Today, knowing that many can’t afford to purchase a new self-defense gun in such uncertain times, I began my own search for surplus bargains. After surveying the market, these are my top three used-handgun choices, in-stock and at different price points, making time travel a thing of the past.
Star BM 9mm
A compact version of the Model B, the Star BM 9mm is a slim, all-steel, single-action handgun that fires from an 8-round magazine. It’s also a serviceable pistol that resembles a Model 1911 Commander in 9mm, but lacking the 1911’s grip safety along with a few other design differences. Some 217,682 Modelo BM pistols were made by Star Bonifacio Echeverria, S.A., from 1972 to 1992. Initially sold to Libya, Rhodesia, South Africa and Spain, they were used in the Rhodesian Bush War, the Libyan Civil War and the South African Border War. There have been a number of BM importers, and Star reworked many of the trade-ins. Also interesting to note is this pistol’s popularity with filmmakers due to its resemblance to the Model 1911 and ease to convert for shooting 9mm blanks.
Cugir TT Tokarev, 7.62x25mm
Fedor Tokarev’s TT-33 pistol was designed and tested in 1930 as a replacement for the Nagant M1895 revolver. Its platform was based on John Browning’s FN Model 1903, and its design based around firing the powerful 7.62x25mm Tokarev — a cartridge based on the 7.63x25mm Mauser used in the Mauser C96. (Historical footnote: It’s been written that during World War II, the Wehrmacht used their own 7.63x25mm Mauser ammunition in captured Tokarev pistols.) The TT-33 served the Soviet Union through 1952 but went on to be produced (in one variation or another) by most Soviet-Bloc countries. Today, the 1950’s-produced Romanian variant of the “TTC” is the most common example for sale in the U.S. More than 75 years later, surplus Tokarev variants and new-production ammo are still widely available from online retailers at reasonably inexpensive prices. Although some are crude, these TT’s have a reputation for delivering great performance by collectors who enjoy shooting these guns.

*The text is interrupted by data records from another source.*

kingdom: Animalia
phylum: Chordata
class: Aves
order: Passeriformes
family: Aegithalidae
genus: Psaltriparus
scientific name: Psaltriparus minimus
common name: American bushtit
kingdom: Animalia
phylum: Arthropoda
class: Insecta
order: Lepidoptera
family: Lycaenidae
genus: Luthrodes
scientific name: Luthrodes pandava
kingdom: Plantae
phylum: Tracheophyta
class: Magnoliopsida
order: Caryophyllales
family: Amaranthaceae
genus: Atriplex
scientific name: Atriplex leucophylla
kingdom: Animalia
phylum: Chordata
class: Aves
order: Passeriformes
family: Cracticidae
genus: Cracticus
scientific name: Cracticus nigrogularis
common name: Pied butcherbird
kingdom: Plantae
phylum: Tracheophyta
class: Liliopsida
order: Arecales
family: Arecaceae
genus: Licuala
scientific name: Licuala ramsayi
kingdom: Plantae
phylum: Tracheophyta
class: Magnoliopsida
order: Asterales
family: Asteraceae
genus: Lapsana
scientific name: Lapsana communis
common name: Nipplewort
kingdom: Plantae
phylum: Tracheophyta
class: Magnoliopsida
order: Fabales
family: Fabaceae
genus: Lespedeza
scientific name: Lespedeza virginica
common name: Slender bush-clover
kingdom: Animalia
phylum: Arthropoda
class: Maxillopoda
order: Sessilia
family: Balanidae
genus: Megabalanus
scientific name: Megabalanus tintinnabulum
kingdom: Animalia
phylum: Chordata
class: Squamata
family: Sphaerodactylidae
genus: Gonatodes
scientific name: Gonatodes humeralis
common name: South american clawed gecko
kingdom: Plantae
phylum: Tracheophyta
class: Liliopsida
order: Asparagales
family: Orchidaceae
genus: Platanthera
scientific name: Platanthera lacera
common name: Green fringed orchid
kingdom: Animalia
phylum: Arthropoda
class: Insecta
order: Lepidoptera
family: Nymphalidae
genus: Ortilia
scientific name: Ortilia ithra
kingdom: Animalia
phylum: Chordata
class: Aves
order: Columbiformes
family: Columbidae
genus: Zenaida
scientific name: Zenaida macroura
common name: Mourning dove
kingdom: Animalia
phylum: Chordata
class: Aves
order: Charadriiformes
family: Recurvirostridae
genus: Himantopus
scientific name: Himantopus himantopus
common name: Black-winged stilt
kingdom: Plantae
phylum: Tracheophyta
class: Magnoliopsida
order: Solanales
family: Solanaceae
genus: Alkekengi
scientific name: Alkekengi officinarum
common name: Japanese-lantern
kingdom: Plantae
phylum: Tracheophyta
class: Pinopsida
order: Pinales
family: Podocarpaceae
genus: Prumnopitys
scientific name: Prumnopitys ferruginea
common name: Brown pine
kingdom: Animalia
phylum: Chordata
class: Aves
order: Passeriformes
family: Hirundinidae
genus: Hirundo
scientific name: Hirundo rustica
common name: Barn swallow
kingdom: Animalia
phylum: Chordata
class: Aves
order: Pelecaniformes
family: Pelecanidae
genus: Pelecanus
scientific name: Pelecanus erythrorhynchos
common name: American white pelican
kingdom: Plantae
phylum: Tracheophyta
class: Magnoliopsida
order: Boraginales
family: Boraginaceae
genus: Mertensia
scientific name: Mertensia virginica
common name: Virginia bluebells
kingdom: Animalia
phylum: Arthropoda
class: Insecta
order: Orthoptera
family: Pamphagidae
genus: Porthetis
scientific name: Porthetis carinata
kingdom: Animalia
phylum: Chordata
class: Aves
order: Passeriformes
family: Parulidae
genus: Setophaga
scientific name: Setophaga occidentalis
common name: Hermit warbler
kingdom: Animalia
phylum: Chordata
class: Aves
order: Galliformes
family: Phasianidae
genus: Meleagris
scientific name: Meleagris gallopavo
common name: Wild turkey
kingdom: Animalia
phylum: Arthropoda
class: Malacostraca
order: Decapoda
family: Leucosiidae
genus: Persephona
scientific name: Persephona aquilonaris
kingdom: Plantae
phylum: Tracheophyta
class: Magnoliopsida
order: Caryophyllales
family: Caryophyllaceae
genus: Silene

Smith & Wesson Model 64-7, .38 Special
Like many surplus handguns offered today, these 64-7 revolvers are police trade-ins, and as is often suggested, were carried often and shot little. The S&W Model 64-7 is based on the robust and reliable K-frame, and the stainless-steel models were introduced in 1981. These revolvers wear a fixed ramped sight and grooved rear notch, and are chambered for .38 Special. The model number’s suffix “-7”dates the manufacture period after 1998, which means these guns are not very old. The 64-7 use of several metal-injection-molded (MIM) parts and maligned internal locking system prevents its collectability potential. However, with new Model 64s having the suggested retail price of $693, surplus examples are a very affordable alternative.
Going, going, gone!
The surplus gun scene is constantly changing. I procrastinated and missed the opportunity to purchase a police trade-in P226 and P229 in .40 S&W for $379.95 because I thought they might come available in 9mm. Friends, the lesson I learned is that if you think you might want it, don’t wait too long.